From The New York Times:
More than 20 years ago, 79-year-old Stella Liebeck ordered coffee at a McDonald’s drive-through in Albuquerque, N.M. She spilled the coffee, was burned, and one year later, sued McDonald’s. The jury awarded her $2.9 million. Her story became a media sensation and fodder for talk-show hosts, late-night comedians, sitcom writers and even political pundits…
The case was legendary, and the lesson we learned from it was something like this: A clumsy woman who spilled coffee on herself was able to extract millions from McDonald's with the help of a crafty lawyer. It was a rip-off. Even people who never ate at McDonald's might have felt a little sorry for the people laboring under the Golden Arches.
In one of its often superb video Retro Reports, the Times looks back at this case and finds that all was not as it seemed. The facts of the case conflict sharply with what we think we remember–which turns out to be mostly a kind of urban legend.

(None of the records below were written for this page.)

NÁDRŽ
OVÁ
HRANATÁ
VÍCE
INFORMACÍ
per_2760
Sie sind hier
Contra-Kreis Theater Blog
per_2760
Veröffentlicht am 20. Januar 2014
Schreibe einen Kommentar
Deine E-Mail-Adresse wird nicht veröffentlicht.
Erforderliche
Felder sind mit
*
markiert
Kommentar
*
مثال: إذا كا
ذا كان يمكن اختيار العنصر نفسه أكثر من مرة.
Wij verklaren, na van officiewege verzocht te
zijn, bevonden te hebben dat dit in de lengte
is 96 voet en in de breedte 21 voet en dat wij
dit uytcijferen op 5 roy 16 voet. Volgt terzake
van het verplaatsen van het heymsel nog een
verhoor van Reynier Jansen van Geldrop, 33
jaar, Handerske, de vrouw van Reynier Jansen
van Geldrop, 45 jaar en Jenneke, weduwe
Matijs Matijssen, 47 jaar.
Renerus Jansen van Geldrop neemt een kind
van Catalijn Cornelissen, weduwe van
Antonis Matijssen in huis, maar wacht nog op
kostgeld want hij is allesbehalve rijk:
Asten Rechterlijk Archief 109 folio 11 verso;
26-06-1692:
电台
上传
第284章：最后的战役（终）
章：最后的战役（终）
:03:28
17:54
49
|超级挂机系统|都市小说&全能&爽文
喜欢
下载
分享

First of all, Stella Liebeck, who was then 79 years old, did not get millions from McDonald's; the final settlement was $500,000. That's not a bad piece of change, but how many of us knew that she received less than one-fifth of the millions we thought she received?
A second misconception, and a far more important one, concerned the nature of her injury. We've all spilled coffee and burned our fingers. It hurts, sometimes for days before the redness disappears and the pain subsides. That is not what happened to Liebeck. Her skin wasn't red–her inner and outer thighs were blackened like a piece of Cajun fish, and she needed skin grafts to recover, as you can see in the graphic images in the video.
How many other things, you might ask, have we remembered so badly?
This is a wonderful corrective, and a reminder that things we are sure of can be wrong.